I'll play devil's advocate and say that direct system would be worse over the long haul. It is would be more prone to whim and temporary popularity.
A direct system would make more Trumps.
(We're talking party nomination, right, not general election?)
Direct, rank-order voting would sure fix a lot of problems for primaries. But Parties have a right to decide how they want to choose their candidates. The general election pretty much requires each party to choose nominees to run against each other in a first-past-the-post manner. The nominees have to get chosen somehow, right? All the states voting for candidates by popular vote is a fairly recent thing.
But, if we changed the way we do general election, such that parties don't really have to choose nominees--they could run as many as they can get "qualified".
The way it would work is we start election season 6 months, maybe a year at most from election day. All the candidates who want to run would have to pass some kind of qualification.

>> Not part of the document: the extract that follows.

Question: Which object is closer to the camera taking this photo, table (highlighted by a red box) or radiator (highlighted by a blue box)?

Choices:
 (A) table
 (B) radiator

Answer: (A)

We would want it to be stringent enough so that we don't have too many candidates. At a minimum they'd have to be on the ballot in all 50 states to be considered. Having a minimum education level achieved probably wouldn't be a bad criterion given the complexity of government. Possibly some military experience.

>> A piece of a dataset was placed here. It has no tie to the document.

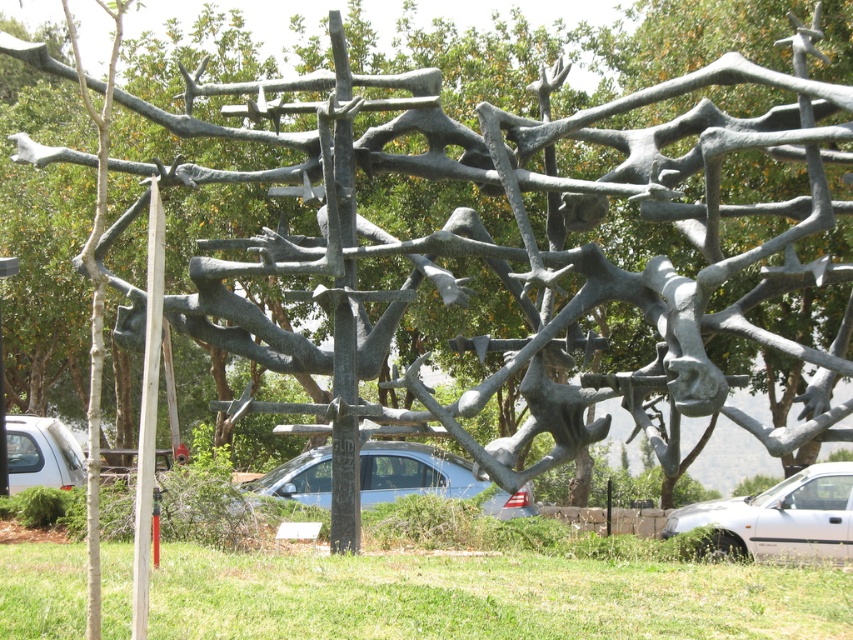
You are standing in the park and want to take a photo of the bronze textured pole at center. If your camera has a maximum focus range of 30 feet, will you need to move closer to capture it clearly?

The bronze textured pole at center is 33.43 feet away from the camera, which exceeds the maximum focus range of 30 feet. Therefore, you need to move closer to ensure the bronze textured pole at center is in focus.

In the scene shown: You are standing at the entrance of the park and see the satin silver car at center. If you want to walk directly towards the car, which direction should you head?

The satin silver car at center is located at point coordinates, so you should walk towards the center of the park to reach it.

Candidates would campaign during the season, and then on election day you rank all the candidates that qualify, regardless of party. It achieves a few things. You don't have to tell each political party how it must choose it's nominee, because that process is no longer needed. In fact, it effectively eliminates the two party system because people no longer have to vote strategically. There's less incentive to vote for the party and more incentive to vote for individuals regardless of their party. It is more representative of what people want because it considers how each candidate fares against each other candidate.
And your worries that a direct system would make more Trumps, probably not. If we had that system now probably Trump would be middle of the pack. He'd get a lot of #1 votes--still no where near a majority though--but because of his negatives, he would also get a lot more last place votes.
Of course INGO has a Cruz bias, but the polling I did was a good example how that works. Trump had a lot of #1 votes. He had even more bottom-third votes. And he had very few 2nd and 3rd place votes.
That kind of thing would change how candidates campaign. They would no longer need to pander to a base for primaries and then shift to the center for the general election. They can all be who they are from the start. The only advantage being a large party would bring is backing and being able to field more candidates.